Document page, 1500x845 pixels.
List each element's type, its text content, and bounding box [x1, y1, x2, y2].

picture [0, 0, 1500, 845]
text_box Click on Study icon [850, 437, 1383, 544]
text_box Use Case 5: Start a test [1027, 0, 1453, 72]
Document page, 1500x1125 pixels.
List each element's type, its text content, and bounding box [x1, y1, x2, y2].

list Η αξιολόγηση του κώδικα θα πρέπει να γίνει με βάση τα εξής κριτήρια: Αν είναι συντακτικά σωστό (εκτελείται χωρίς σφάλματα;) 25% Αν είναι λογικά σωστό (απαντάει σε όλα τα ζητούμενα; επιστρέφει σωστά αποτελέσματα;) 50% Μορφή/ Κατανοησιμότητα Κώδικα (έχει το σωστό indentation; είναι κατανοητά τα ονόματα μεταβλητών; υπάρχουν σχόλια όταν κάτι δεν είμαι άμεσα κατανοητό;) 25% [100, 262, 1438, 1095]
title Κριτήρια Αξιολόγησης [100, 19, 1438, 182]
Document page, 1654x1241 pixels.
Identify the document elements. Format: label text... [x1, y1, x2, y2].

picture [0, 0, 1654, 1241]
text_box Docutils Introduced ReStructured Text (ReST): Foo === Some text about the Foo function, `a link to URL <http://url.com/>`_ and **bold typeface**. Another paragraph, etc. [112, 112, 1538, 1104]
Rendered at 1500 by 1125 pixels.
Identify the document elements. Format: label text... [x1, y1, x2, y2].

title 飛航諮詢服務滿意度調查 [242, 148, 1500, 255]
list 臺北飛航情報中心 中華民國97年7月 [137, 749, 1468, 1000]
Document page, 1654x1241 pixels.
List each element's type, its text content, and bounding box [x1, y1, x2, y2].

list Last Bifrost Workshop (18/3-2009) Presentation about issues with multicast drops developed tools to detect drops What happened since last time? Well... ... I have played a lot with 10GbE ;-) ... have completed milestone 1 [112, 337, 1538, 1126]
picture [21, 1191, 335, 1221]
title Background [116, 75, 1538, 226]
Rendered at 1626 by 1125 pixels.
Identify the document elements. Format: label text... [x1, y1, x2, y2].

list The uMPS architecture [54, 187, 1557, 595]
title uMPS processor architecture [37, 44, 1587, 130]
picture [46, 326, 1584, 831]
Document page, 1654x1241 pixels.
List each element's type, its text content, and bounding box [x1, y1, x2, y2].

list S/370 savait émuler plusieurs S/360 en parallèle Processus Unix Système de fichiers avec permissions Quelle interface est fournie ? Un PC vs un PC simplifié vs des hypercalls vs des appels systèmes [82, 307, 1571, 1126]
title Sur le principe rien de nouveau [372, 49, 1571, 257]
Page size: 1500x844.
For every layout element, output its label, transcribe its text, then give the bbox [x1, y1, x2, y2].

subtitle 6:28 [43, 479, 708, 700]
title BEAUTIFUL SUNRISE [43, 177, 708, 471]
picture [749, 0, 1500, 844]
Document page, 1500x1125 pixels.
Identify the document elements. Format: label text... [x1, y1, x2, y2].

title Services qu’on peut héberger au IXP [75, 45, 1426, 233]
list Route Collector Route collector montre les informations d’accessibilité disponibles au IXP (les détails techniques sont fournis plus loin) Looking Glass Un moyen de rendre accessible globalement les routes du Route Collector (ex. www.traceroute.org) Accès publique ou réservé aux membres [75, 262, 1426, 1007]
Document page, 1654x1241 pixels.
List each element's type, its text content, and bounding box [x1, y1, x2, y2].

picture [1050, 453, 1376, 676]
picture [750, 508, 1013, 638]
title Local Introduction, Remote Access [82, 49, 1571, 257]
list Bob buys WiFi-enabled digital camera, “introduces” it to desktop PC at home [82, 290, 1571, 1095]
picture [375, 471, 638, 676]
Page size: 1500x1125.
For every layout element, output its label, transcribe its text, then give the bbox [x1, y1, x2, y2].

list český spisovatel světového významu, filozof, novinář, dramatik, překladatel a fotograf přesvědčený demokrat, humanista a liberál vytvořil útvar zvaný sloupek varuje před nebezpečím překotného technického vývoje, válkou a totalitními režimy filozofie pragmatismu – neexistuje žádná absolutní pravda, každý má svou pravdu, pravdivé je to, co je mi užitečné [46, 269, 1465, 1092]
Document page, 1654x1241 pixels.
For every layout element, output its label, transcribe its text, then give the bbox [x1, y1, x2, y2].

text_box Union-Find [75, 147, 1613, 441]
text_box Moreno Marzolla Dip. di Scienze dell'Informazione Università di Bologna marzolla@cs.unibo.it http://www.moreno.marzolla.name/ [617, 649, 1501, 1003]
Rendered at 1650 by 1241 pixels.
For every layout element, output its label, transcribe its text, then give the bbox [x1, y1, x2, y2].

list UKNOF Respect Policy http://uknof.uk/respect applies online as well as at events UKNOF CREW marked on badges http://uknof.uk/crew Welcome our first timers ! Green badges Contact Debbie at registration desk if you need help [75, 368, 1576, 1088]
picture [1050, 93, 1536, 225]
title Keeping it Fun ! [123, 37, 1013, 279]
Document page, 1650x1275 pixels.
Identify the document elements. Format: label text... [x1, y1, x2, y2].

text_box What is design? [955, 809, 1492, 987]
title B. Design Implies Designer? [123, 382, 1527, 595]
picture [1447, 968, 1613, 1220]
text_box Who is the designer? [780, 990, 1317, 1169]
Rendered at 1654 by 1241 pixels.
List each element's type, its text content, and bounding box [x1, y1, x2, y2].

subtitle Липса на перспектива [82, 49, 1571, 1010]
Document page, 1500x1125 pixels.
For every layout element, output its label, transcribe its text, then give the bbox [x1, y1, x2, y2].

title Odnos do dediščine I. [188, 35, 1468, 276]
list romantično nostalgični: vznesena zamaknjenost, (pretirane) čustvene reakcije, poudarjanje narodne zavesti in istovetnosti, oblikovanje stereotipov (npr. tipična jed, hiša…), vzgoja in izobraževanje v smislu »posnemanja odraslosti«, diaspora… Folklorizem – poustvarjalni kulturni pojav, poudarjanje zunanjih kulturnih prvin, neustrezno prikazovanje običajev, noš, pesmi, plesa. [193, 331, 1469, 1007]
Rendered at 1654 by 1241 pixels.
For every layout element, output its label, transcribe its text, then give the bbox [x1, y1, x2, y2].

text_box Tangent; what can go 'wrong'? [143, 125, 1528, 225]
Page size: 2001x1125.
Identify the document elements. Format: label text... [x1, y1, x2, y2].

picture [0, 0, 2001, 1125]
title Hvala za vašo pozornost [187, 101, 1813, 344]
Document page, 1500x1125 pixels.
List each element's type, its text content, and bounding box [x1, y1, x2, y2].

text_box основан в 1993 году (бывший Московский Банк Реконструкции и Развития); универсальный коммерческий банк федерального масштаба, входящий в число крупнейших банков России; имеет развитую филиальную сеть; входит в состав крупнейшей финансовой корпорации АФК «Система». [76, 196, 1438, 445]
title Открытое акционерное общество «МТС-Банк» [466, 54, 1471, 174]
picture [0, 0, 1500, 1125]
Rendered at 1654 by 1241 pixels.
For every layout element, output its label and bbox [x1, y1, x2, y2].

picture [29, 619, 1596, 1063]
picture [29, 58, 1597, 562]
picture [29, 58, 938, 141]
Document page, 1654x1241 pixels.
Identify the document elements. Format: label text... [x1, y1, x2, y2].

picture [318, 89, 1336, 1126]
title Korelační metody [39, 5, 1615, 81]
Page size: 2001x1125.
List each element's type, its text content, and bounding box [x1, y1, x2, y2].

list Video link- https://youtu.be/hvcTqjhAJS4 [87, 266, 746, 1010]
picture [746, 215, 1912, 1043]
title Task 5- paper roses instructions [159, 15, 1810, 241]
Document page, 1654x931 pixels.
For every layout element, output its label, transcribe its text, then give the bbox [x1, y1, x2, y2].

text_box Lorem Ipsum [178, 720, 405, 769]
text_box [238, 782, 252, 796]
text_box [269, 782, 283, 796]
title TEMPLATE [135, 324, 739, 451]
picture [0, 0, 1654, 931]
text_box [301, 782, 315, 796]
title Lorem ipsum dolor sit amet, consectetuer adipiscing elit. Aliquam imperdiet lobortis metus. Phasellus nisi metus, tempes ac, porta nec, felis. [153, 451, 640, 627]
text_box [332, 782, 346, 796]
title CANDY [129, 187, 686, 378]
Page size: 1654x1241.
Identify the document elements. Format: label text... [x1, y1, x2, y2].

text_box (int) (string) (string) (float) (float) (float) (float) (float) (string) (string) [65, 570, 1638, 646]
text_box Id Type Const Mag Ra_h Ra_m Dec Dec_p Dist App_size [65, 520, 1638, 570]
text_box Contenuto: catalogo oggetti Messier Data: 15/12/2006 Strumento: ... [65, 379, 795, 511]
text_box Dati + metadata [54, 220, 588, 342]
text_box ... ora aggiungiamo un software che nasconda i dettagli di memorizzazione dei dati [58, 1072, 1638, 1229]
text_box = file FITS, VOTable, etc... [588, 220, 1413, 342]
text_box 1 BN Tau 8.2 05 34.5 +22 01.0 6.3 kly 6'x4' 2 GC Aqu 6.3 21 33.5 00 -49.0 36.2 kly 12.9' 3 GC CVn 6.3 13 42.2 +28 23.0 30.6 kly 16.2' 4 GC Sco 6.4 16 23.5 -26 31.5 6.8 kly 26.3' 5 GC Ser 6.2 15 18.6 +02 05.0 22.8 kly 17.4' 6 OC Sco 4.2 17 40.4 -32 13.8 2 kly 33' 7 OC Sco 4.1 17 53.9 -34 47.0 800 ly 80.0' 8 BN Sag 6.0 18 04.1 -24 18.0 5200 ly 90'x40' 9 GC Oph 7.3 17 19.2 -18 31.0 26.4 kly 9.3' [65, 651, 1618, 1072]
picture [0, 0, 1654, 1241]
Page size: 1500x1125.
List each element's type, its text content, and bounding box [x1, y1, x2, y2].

========

> **Exercise aim**:
Render the data above as a JSON list of strings, with one string per line and blank lines omitted. Cover only the stretch from the start of the data through the line containing "picture [46, 326, 1584, 831]", with both ends included.

> **Response for this exercise**:
[
  "Document page, 1500x845 pixels.",
  "List each element's type, its text content, and bounding box [x1, y1, x2, y2].",
  "picture [0, 0, 1500, 845]",
  "text_box Click on Study icon [850, 437, 1383, 544]",
  "text_box Use Case 5: Start a test [1027, 0, 1453, 72]",
  "Document page, 1500x1125 pixels.",
  "List each element's type, its text content, and bounding box [x1, y1, x2, y2].",
  "list Η αξιολόγηση του κώδικα θα πρέπει να γίνει με βάση τα εξής κριτήρια: Αν είναι συντακτικά σωστό (εκτελείται χωρίς σφάλματα;) 25% Αν είναι λογικά σωστό (απαντάει σε όλα τα ζητούμενα; επιστρέφει σωστά αποτελέσματα;) 50% Μορφή/ Κατανοησιμότητα Κώδικα (έχει το σωστό indentation; είναι κατανοητά τα ονόματα μεταβλητών; υπάρχουν σχόλια όταν κάτι δεν είμαι άμεσα κατανοητό;) 25% [100, 262, 1438, 1095]",
  "title Κριτήρια Αξιολόγησης [100, 19, 1438, 182]",
  "Document page, 1654x1241 pixels.",
  "Identify the document elements. Format: label text... [x1, y1, x2, y2].",
  "picture [0, 0, 1654, 1241]",
  "text_box Docutils Introduced ReStructured Text (ReST): Foo === Some text about the Foo function, `a link to URL <http://url.com/>`_ and **bold typeface**. Another paragraph, etc. [112, 112, 1538, 1104]",
  "Rendered at 1500 by 1125 pixels.",
  "Identify the document elements. Format: label text... [x1, y1, x2, y2].",
  "title 飛航諮詢服務滿意度調查 [242, 148, 1500, 255]",
  "list 臺北飛航情報中心 中華民國97年7月 [137, 749, 1468, 1000]",
  "Document page, 1654x1241 pixels.",
  "List each element's type, its text content, and bounding box [x1, y1, x2, y2].",
  "list Last Bifrost Workshop (18/3-2009) Presentation about issues with multicast drops developed tools to detect drops What happened since last time? Well... ... I have played a lot with 10GbE ;-) ... have completed milestone 1 [112, 337, 1538, 1126]",
  "picture [21, 1191, 335, 1221]",
  "title Background [116, 75, 1538, 226]",
  "Rendered at 1626 by 1125 pixels.",
  "Identify the document elements. Format: label text... [x1, y1, x2, y2].",
  "list The uMPS architecture [54, 187, 1557, 595]",
  "title uMPS processor architecture [37, 44, 1587, 130]",
  "picture [46, 326, 1584, 831]"
]